BD 36.Bölüm

682 90 63
                                    

Önceki bölüme eklemeler yaptım. Lütfen o bölümün tamamını okuduğunuza emin olduktan sonra bu bölümü okuyun, teşekkürler.

Sabah ilk işim erkenden uyanıp Harry'i aramak olmuştu. Tabii ki uyanmamıştı, bu yüzden ortak salondaki erkeklerden birine Harry'i çağırması için ricada bulunmuştum.

Bunu daha önce hiç yapmadığımdan dolayı şaşıran Harry aceleyle uykulu bir şekilde merdivenlerden inmişti.

"Kahvaltıya daha bir buçuk saat var Mel.

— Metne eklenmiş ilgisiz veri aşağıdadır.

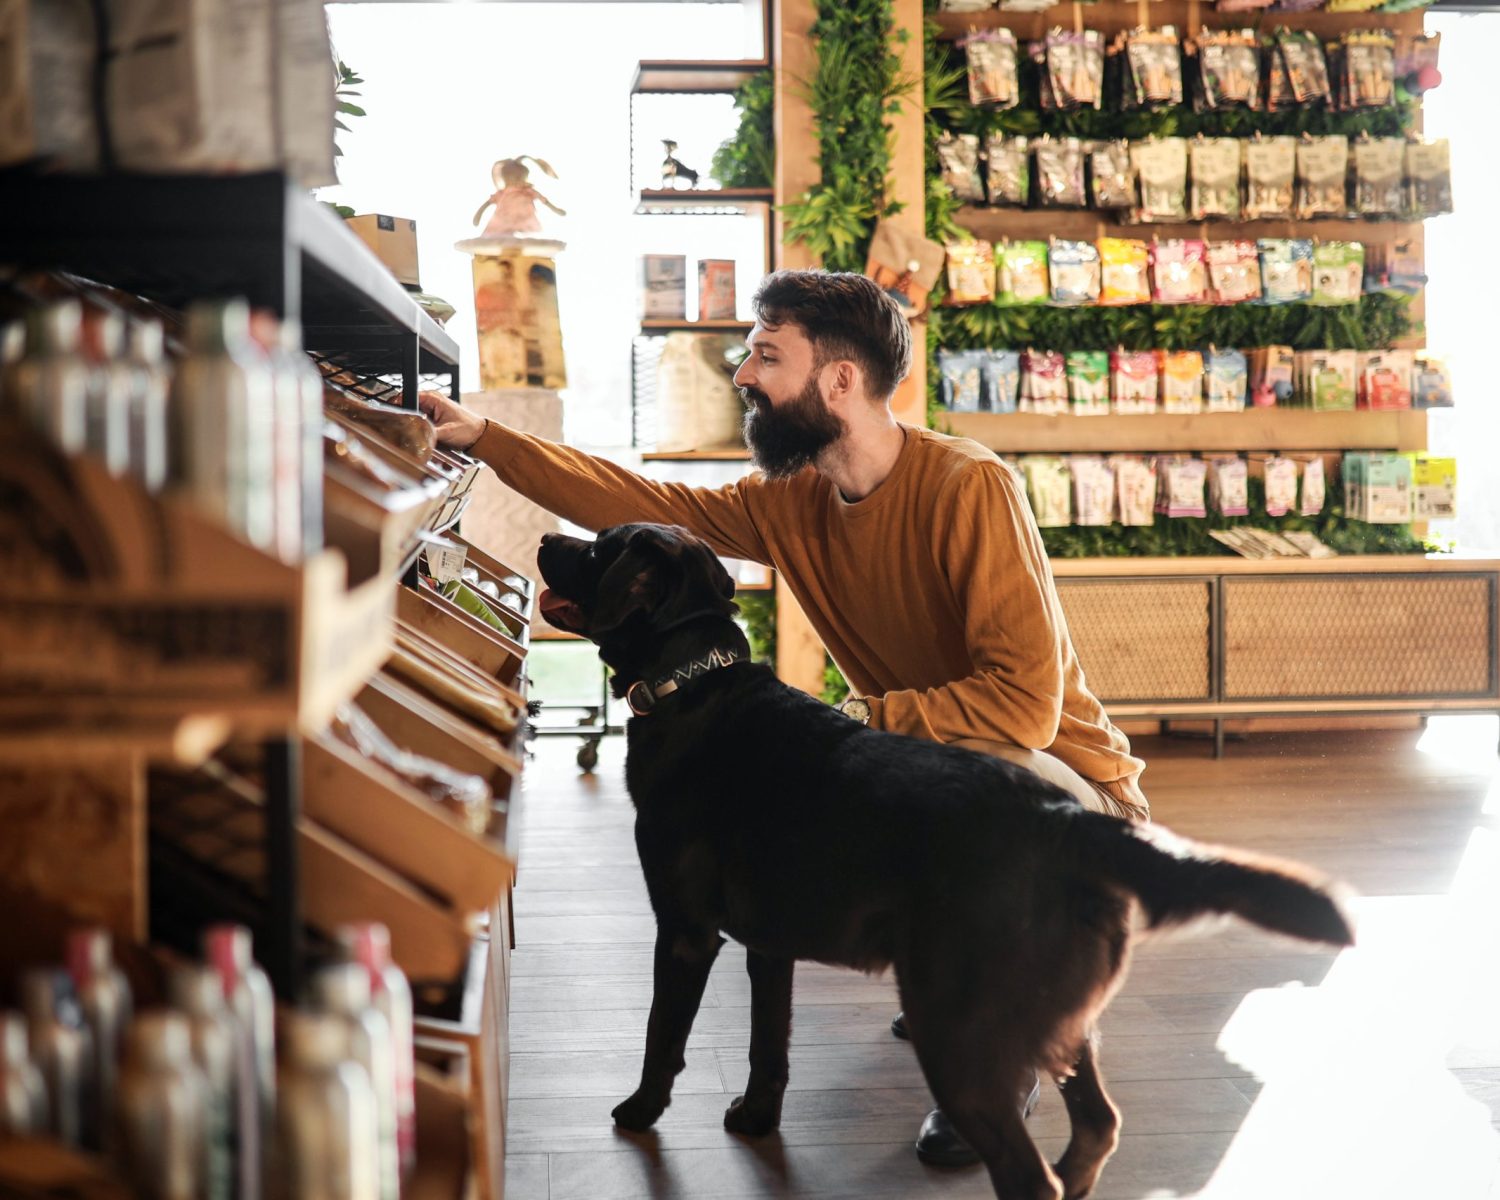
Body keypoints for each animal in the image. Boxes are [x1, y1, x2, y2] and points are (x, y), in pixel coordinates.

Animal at [537, 522, 1350, 1200]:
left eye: (598, 547)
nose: (545, 537)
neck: (693, 685)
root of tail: (1062, 820)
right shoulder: (770, 946)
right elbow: (770, 1045)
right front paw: (756, 1120)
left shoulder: (684, 932)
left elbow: (661, 1036)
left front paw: (639, 1112)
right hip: (1062, 1020)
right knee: (1097, 1129)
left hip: (958, 1025)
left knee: (1028, 1174)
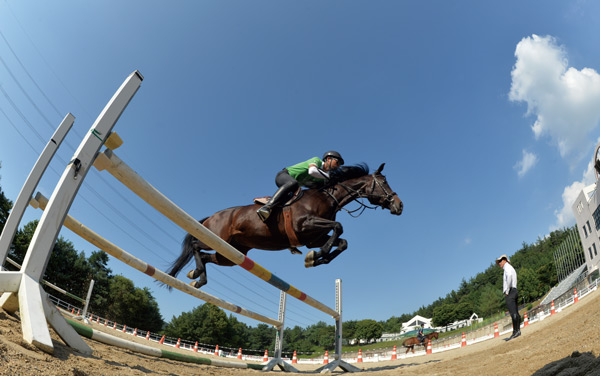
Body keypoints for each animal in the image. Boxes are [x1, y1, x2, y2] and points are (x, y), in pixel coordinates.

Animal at [166, 162, 406, 288]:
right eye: (384, 183)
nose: (400, 205)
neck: (327, 197)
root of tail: (212, 216)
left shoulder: (312, 237)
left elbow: (342, 241)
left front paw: (316, 258)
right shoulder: (305, 225)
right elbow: (338, 227)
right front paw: (319, 255)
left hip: (231, 253)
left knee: (208, 257)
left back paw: (197, 277)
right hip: (216, 237)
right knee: (196, 246)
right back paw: (198, 273)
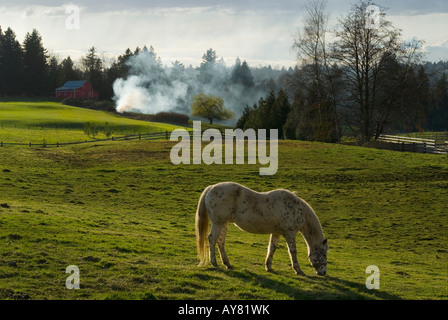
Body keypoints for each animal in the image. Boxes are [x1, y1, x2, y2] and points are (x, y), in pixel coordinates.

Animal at [194, 182, 328, 276]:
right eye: (324, 254)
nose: (323, 273)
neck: (296, 208)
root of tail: (211, 188)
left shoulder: (276, 232)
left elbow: (272, 248)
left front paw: (268, 266)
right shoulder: (290, 233)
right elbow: (293, 251)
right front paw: (298, 270)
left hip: (223, 224)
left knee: (220, 242)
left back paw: (228, 264)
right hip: (218, 223)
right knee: (212, 239)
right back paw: (214, 263)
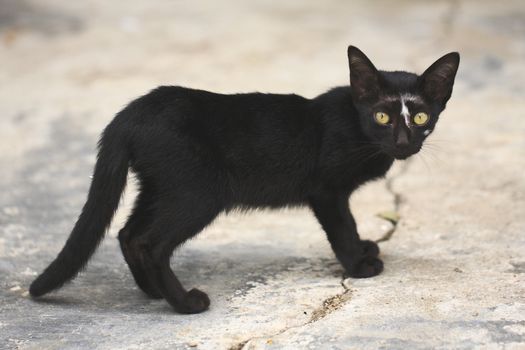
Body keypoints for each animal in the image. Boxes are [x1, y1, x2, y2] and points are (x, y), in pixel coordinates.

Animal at [30, 45, 458, 312]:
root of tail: (130, 113)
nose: (402, 143)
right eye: (382, 116)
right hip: (197, 193)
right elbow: (343, 228)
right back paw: (184, 304)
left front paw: (366, 248)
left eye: (421, 117)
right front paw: (358, 264)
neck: (358, 126)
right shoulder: (327, 191)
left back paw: (153, 292)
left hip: (159, 187)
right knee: (149, 242)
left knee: (128, 234)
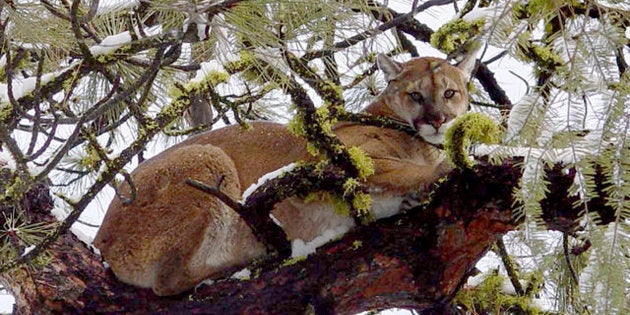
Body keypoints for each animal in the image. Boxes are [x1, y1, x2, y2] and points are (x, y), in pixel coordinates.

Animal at [94, 51, 478, 296]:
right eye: (416, 95)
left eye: (450, 92)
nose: (438, 120)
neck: (421, 144)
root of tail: (101, 239)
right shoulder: (350, 160)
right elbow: (408, 170)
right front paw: (454, 167)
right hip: (208, 158)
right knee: (168, 283)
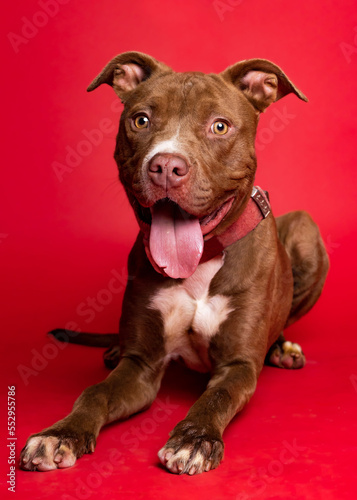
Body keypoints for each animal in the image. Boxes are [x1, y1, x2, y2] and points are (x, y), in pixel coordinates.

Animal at [20, 52, 328, 474]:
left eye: (219, 126)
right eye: (141, 120)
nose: (166, 166)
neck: (199, 264)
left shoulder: (238, 366)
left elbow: (215, 398)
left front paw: (195, 440)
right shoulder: (141, 367)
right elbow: (95, 392)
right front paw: (60, 434)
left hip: (305, 230)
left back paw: (282, 348)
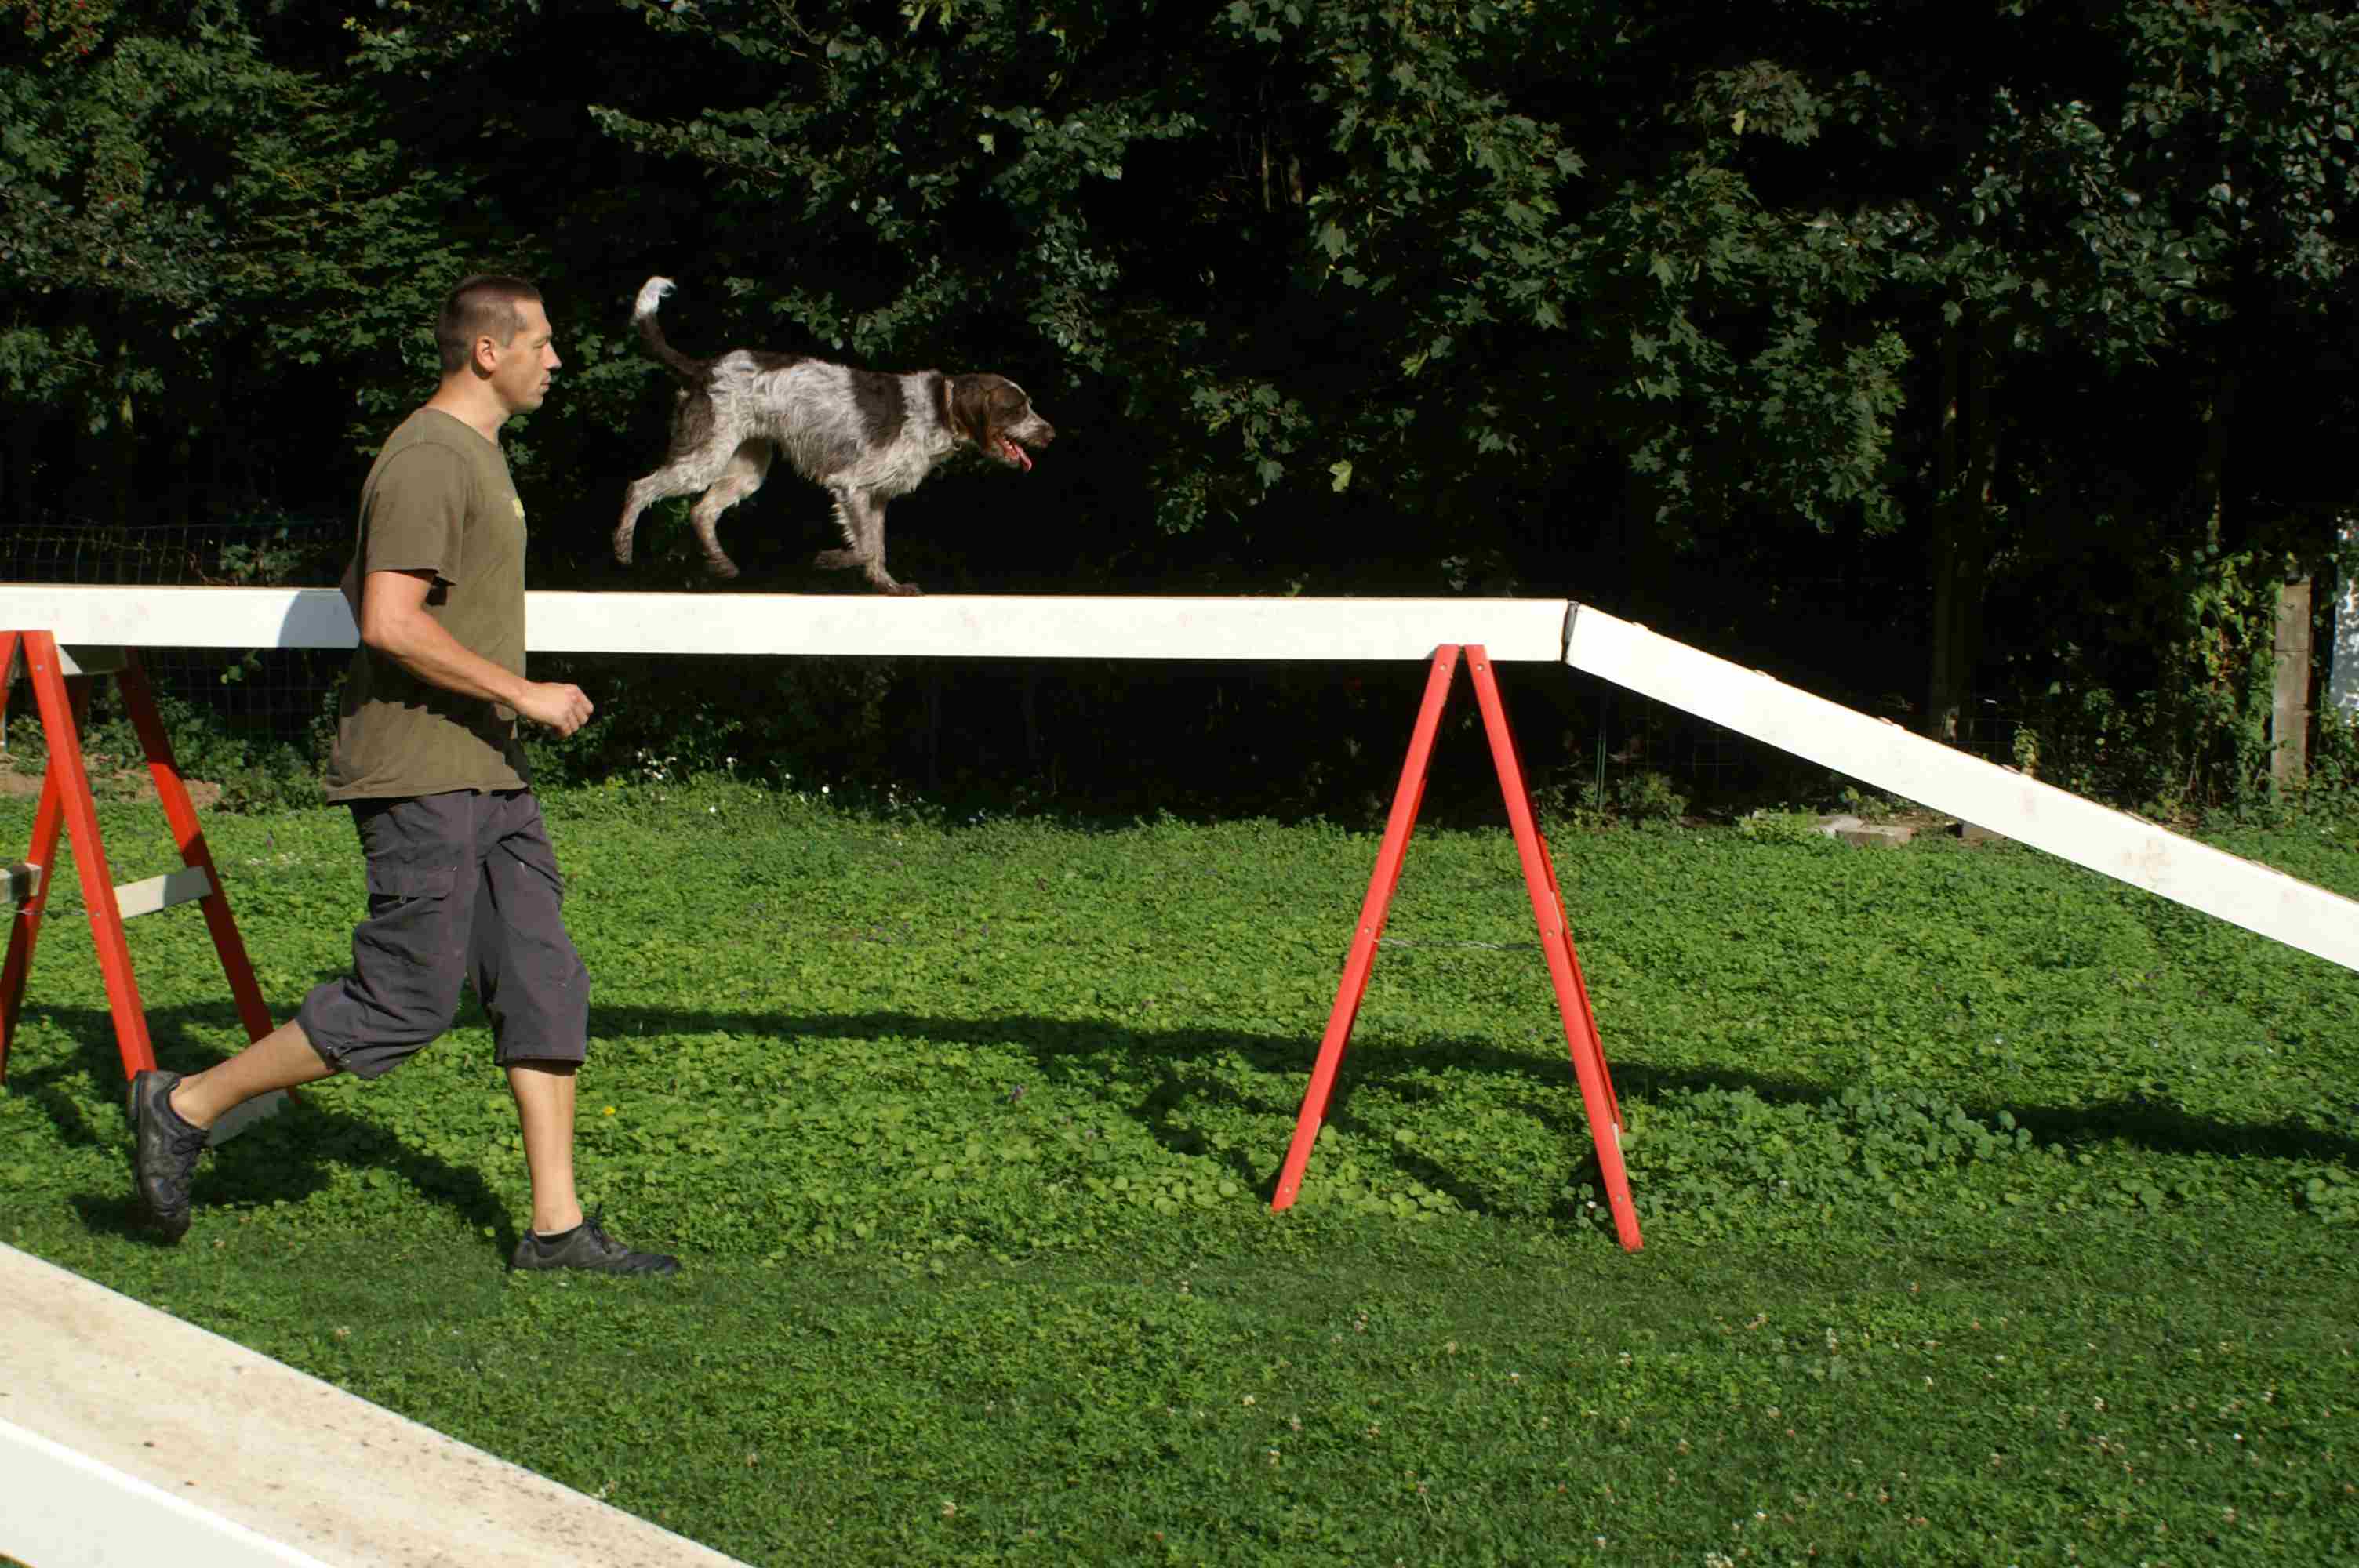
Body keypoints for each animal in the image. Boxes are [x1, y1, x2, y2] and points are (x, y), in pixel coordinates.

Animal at [614, 277, 1054, 594]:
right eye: (1017, 407)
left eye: (1028, 404)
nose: (1051, 433)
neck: (938, 408)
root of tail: (703, 368)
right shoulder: (851, 487)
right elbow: (863, 549)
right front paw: (831, 560)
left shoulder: (876, 497)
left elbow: (876, 549)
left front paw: (888, 586)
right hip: (704, 456)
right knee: (639, 487)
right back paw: (622, 548)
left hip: (746, 469)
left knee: (701, 511)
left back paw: (721, 563)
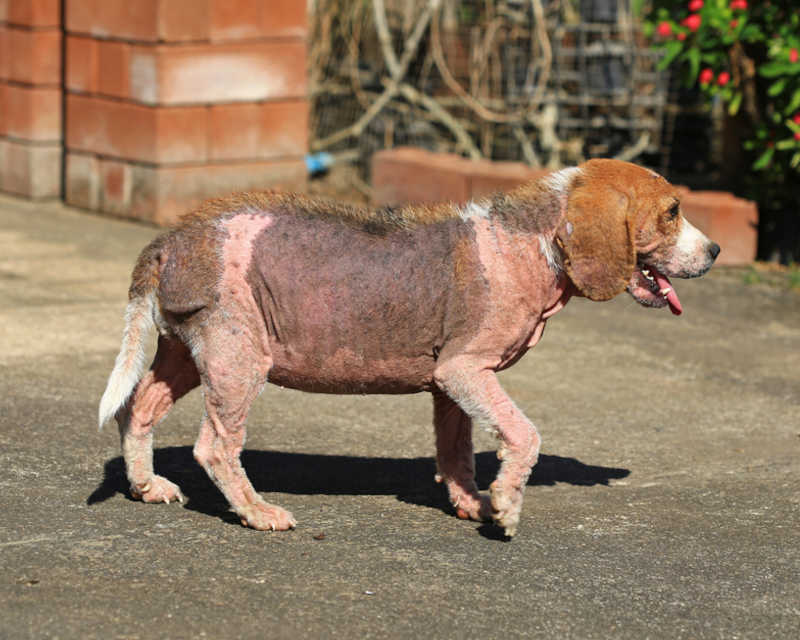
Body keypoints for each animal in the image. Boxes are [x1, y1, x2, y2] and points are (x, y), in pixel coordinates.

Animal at [98, 159, 720, 536]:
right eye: (671, 212)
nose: (714, 252)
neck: (538, 241)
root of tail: (168, 240)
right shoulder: (468, 371)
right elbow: (524, 434)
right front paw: (508, 507)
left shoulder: (450, 383)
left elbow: (457, 451)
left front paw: (474, 503)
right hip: (237, 360)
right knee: (215, 446)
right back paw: (255, 511)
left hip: (185, 354)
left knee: (137, 410)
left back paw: (146, 485)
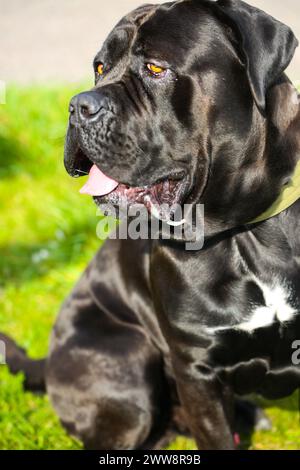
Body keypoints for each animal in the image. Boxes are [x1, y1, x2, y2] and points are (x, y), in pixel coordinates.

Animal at [2, 0, 300, 448]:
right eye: (100, 67)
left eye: (156, 68)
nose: (77, 106)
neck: (243, 228)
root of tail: (48, 360)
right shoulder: (197, 372)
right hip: (129, 360)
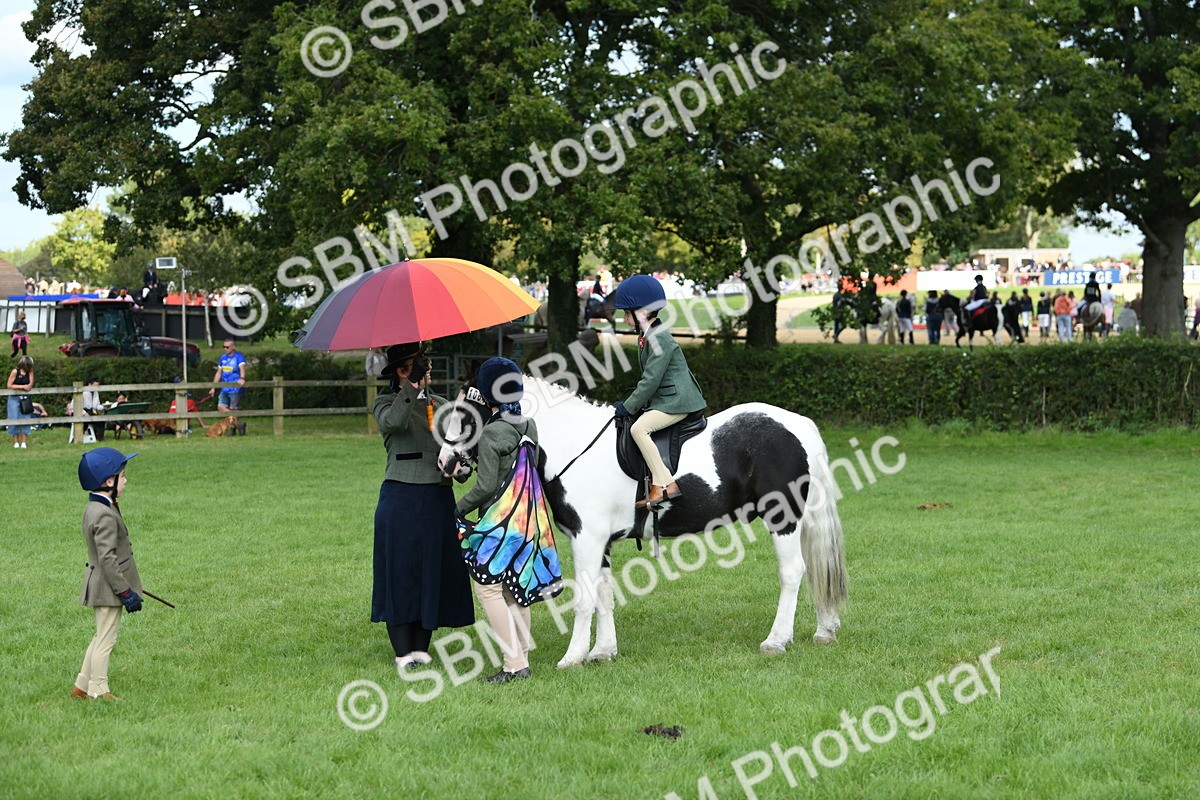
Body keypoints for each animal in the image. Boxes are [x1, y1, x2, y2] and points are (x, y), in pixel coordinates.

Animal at [437, 376, 849, 668]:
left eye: (467, 415)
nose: (446, 462)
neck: (575, 445)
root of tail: (799, 425)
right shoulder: (600, 543)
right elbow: (603, 595)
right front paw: (602, 651)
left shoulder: (586, 539)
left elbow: (584, 599)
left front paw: (573, 657)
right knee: (816, 569)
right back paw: (825, 630)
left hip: (783, 518)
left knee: (793, 572)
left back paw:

Bir sorun mu var?" Hala pijamasıyla ve dağınık saçlarıyla gözlüğünü doğru dürüst takamamışken onu uykusundan uyandırdığım için biraz üzülmüştüm. Yine de önceliğim bu değildi.

"Senden bir şey isteyecektim..."

"Şey, tabi?" Bir şaşkınlık ifadesiyle baktığında sanki ondan daha önce hiç bir şey istememişim gibi davrandığını düşünüyordum. Şöyle bir düşündüğümde sanırım daha önce ondan hiçbir şey istememiş olabilirdim.

"Bu aramızda kalırsa sevinirim, senden ikizlerin sana verdiği haritayı istecektim." İstesem kendimde çok rahat alabilirdim fakat birde bununla uğraşmak istememiştim.

"Sen nereden biliyorsun o haritayı, neden istiyorsun?" Şüpheci bakışları üzerimde gezerken gülümsedim.

"Haritayı sahibine teslim etmek istiyorum."

"Neyden bahsettiğini anlayamıyorum. İkizler haritanın sahiplerinin çoktan mezun olduğunu ve onları tanımadıklarını söylediler. Haritanın kime ait olduğunu nereden biliyorsun? Mel... benden sakladığın bir şey mi var?"

Bakışları çekinceli olsa da cüretkardı. Dün yaptığımız konuşmadan sonra bana karşı daha cesur davranmaya başladığı her halinden belli oluyordu.

"Evet Harry haritanın sahibi çoktan mezun oldu fakat bu, onun okulda olmadığını göstermez" dedim ciddi bir ifadeyle.

"Ne demeye çalışıyorsun?"

"Haritanın sahibi bir profesör demeye çalışıyorum."

Yüzündeki şaşkınlığı izlerken iğneleme yapmaktan çekinmedim.

"Belki bu konuda da bir şeyler sakladığımı düşünüyorsundur. Benimle gel ve sahibiyle kendin tanış."

"Ben onu kastetmek istemedim-"

"Haritayı getirecek misin?" Trip atarcasına sözünü kestiğimde gözlerindeki hüznü gördüm. Bu onunla ilk tartışmamızdı. Çok uzun değildi belki fakat Harry'nin bunu uzun bir süre unutamayacağını düşüncelerinde hissetmiştim.

Hala zihninde cevaplanamayan soruları sorgulasa da benimle zıtlaşmamak için odasına çıkarak haritayı getirdi. Üzerine bir tişört ve bol kumaş pantolonunu giymiş saçlarına biraz olsun çeki düzen vermişti.

Onu da yanımda götürmek ve götürmemek arasında çok kalmış olsam da, şu an profesörle konuşmam gereken daha önemli şeyler olduğundan Harry'i geri plana atmıştım.

"Sana daha sonra her şeyi açıklayacağım, ilk önce yapmam gereken daha önemli bir şey var"diyerek ortak salonu terk ettim. İlk önce Profesör Lupin ile konuşmayı düşünsem de, onun bana yeterli bilgileri verebileceğini düşünmediğimden Profesör McGonagall'ı bulmaya karar verdim. Kendisini odasında bulabileceğimi düşünerek kapısını çaldığımda içeriden "gelebilirsiniz" sesini duydum.

Doğru tahmin etmiştim, Profesör odasındaydı. Beni gördüğünde yüzünde o kibar gülümsemesi oluştu.

"Merhaba Mss. Rowling. Sizi hangi rüzgar attı."